Hence, it was demonstrated that FNI may play a role in screening patients at high risk for NAFLD, allowing early identification of fibrotic NASH, using simple, highly accessible, and low-cost laboratory tests, even enabling its use on a large scale and in primary care contexts. Identification of these patients is crucial to warranting early interventions, such as bariatric surgery in patients with refractory obesity. Bariatric surgery not only promotes weight loss but also improves metabolic comorbidities and reduces the risk of serious liver complications, significantly contributing to the effective management of NAFLD in high-risk patients [28,29,30,31]. Nonetheless, it by no means can replace liver biopsy, since the latter can provide a more thoroughly nuanced and reliable analysis of all histopathological aspects of NAFLD and its current stage within its natural history. There are also other validated non-invasive methods to assess liver fibrosis, such as the Fibrotest and transient elastography. Fibrotest estimates the degree of liver fibrosis and necroinflammatory abnormalities through a formula that encompasses quantitative results of five serum biochemical markers (α2-macroglobulin, haptoglobin, apolipoprotein A1, bilirubin, and gamma glutamyl transpeptidase). It can provide results that reliably correlate with histopathological analyses, with a higher than 90% accuracy in its validation cohorts; however, it requires the determination of biochemical examinations that are not widely available, mainly α2-macroglobulin and apolipoprotein A1 [32]. A systematic review conducted by Vali et al. also pointed out that Fibrotest is more accurate to detect either advanced fibrosis or cirrhosis in individuals with NAFLD [33]. Transient elastography is also a reliable, non-invasive tool to detect fibrosis within this context. A meta-analysis carried out by Selvaraj et al. demonstrated that magnetic resonance elastography provides an above 90% capacity to detect significant fibrosis (≥ F2), a somewhat early stage when interventions can be highly desirable [34]. Nevertheless, the main current limitation to a broader use of elastography is its low availability, especially in public healthcare facilities in our country.

Task: Continue the passage on non-invasive assessment of liver fibrosis in NAFLD from the point where it stops.

Entries shown:
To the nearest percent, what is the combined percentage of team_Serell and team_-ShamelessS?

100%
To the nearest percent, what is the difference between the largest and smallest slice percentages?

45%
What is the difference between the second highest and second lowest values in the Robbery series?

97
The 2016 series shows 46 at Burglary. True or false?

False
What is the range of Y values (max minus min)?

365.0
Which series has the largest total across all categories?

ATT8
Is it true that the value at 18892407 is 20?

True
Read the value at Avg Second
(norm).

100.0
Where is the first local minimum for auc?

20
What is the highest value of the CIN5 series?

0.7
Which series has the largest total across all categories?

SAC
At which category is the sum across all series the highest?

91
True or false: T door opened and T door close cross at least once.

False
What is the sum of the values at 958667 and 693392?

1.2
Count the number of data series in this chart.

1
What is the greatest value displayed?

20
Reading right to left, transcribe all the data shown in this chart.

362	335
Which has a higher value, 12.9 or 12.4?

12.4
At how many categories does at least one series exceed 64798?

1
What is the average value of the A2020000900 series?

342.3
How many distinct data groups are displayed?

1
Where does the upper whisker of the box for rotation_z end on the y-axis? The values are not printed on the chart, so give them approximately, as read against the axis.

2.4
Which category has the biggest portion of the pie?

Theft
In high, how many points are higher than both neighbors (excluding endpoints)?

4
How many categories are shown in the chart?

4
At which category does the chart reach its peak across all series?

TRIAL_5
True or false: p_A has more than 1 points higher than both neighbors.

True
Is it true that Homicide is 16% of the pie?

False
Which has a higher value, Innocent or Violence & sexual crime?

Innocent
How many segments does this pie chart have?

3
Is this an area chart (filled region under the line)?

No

Reply:
The current study has some limitations that need to be considered. Its retrospective design is susceptible to lower-quality data and selection bias. Cross-sectional studies allow determining associations but do not permit establishing cause-and-effect relationships over time. The current study was carried out in a population of patients undergoing bariatric surgery, who make up a more homogeneous sample than the general population in terms of demographic, clinical, and anthropometric characteristics, which limits the generalization of the results to other populations. On the other hand, our findings confirmed the reliability of an easily applicable and highly accessible score and encouraged further research on the use of this marker in populations known to be at high risk for NAFLD.

Conclusions

In a bariatric population, FNI provided adequate accuracy in detecting and ruling out the presence of fibrotic NASH, which is conceptually an important histopathological landmark within the NAFLD spectrum because it selects individuals who have at least established fibrosis (≥ F2), albeit not yet necessarily severe, alongside an active inflammatory activity, that is, with a risk of short-to-mid-term progression to severe forms. Considering the importance of fibrotic NASH within the natural history of NAFLD progression and the fact that this marker uses simple variables, it may be of great importance in high-risk populations, and its external validation and use should be encouraged.